Exercise materials:
————————

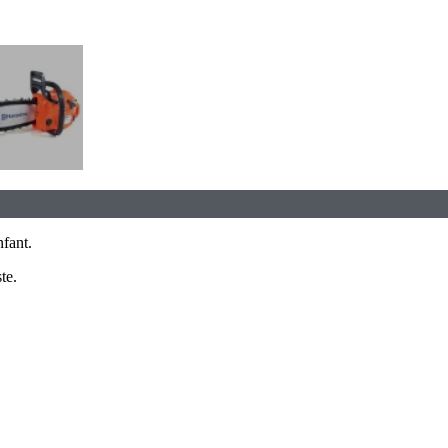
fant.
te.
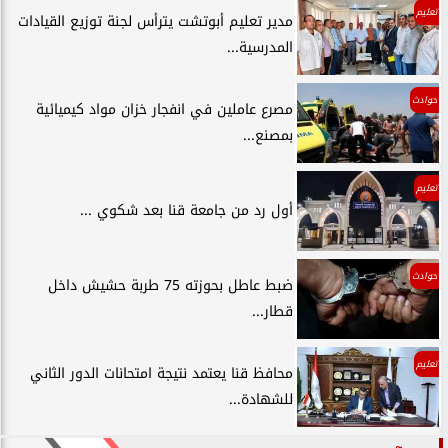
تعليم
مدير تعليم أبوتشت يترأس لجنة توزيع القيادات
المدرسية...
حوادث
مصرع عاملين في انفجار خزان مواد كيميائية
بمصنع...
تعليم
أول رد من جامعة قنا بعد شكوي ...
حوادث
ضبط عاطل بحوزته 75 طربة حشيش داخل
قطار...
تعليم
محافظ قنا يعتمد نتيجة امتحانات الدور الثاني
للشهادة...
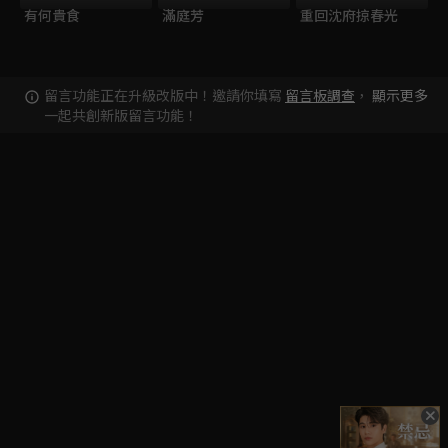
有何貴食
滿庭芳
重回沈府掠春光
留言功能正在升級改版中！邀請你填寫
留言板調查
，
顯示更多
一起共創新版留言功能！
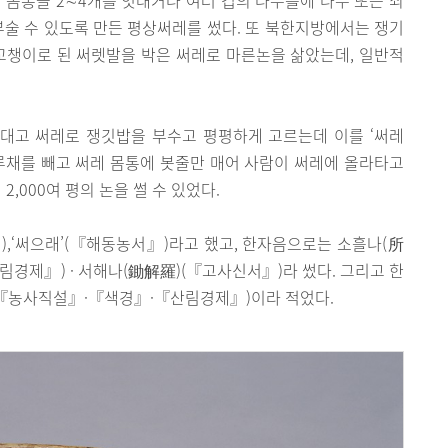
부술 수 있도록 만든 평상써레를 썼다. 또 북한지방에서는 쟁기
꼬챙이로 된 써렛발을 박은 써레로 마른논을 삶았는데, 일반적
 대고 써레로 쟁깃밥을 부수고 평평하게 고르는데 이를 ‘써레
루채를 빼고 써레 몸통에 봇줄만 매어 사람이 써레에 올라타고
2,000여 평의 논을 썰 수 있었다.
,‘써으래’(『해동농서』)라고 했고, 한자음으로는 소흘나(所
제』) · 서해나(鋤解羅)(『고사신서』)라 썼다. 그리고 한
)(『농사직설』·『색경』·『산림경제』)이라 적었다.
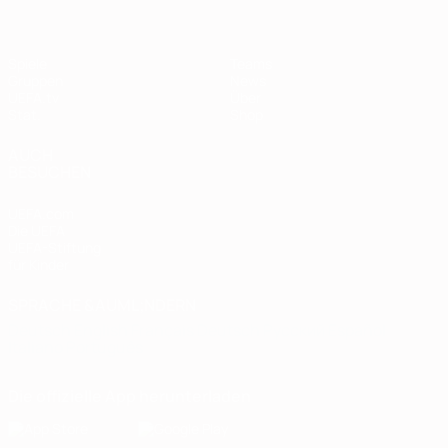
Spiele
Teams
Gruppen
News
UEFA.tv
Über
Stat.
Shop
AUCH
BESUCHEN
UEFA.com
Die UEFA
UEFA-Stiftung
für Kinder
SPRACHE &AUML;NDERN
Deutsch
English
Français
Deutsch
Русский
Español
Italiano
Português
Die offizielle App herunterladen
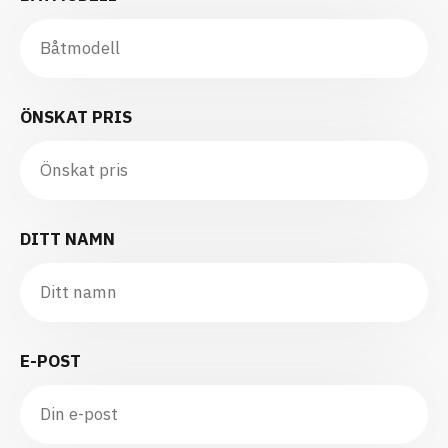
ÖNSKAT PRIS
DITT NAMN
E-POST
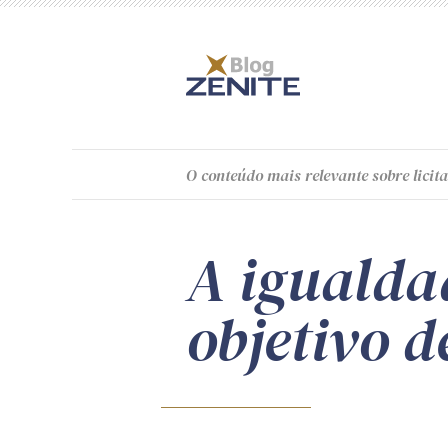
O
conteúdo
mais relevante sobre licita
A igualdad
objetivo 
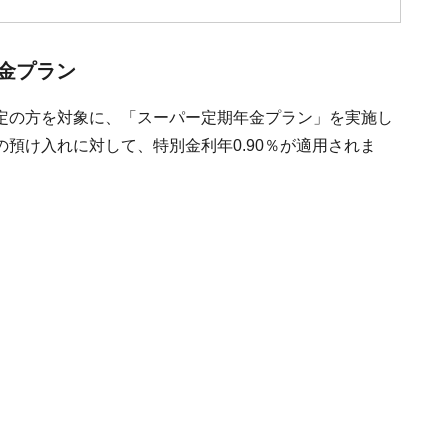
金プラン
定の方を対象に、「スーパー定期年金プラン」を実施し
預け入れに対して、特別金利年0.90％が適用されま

————————

Task objective:
The response should consist of the entries above, given again exactly and free of pictures.

Reply:
fant.
te.
تعليم
مدير تعليم أبوتشت يترأس لجنة توزيع القيادات
المدرسية...
حوادث
مصرع عاملين في انفجار خزان مواد كيميائية
بمصنع...
تعليم
أول رد من جامعة قنا بعد شكوي ...
حوادث
ضبط عاطل بحوزته 75 طربة حشيش داخل
قطار...
تعليم
محافظ قنا يعتمد نتيجة امتحانات الدور الثاني
للشهادة...
有何貴食
滿庭芳
重回沈府掠春光
留言功能正在升級改版中！邀請你填寫
留言板調查
，
顯示更多
一起共創新版留言功能！
부술 수 있도록 만든 평상써레를 썼다. 또 북한지방에서는 쟁기
꼬챙이로 된 써렛발을 박은 써레로 마른논을 삶았는데, 일반적
 대고 써레로 쟁깃밥을 부수고 평평하게 고르는데 이를 ‘써레
루채를 빼고 써레 몸통에 봇줄만 매어 사람이 써레에 올라타고
2,000여 평의 논을 썰 수 있었다.
,‘써으래’(『해동농서』)라고 했고, 한자음으로는 소흘나(所
제』) · 서해나(鋤解羅)(『고사신서』)라 썼다. 그리고 한
)(『농사직설』·『색경』·『산림경제』)이라 적었다.
Spiele
Teams
Gruppen
News
UEFA.tv
Über
Stat.
Shop
AUCH
BESUCHEN
UEFA.com
Die UEFA
UEFA-Stiftung
für Kinder
SPRACHE &AUML;NDERN
Deutsch
English
Français
Deutsch
Русский
Español
Italiano
Português
Die offizielle App herunterladen
ÖNSKAT PRIS
DITT NAMN
E-POST
O
conteúdo
mais relevante sobre licita
A igualdad
objetivo 
金プラン
定の方を対象に、「スーパー定期年金プラン」を実施し
預け入れに対して、特別金利年0.90％が適用されま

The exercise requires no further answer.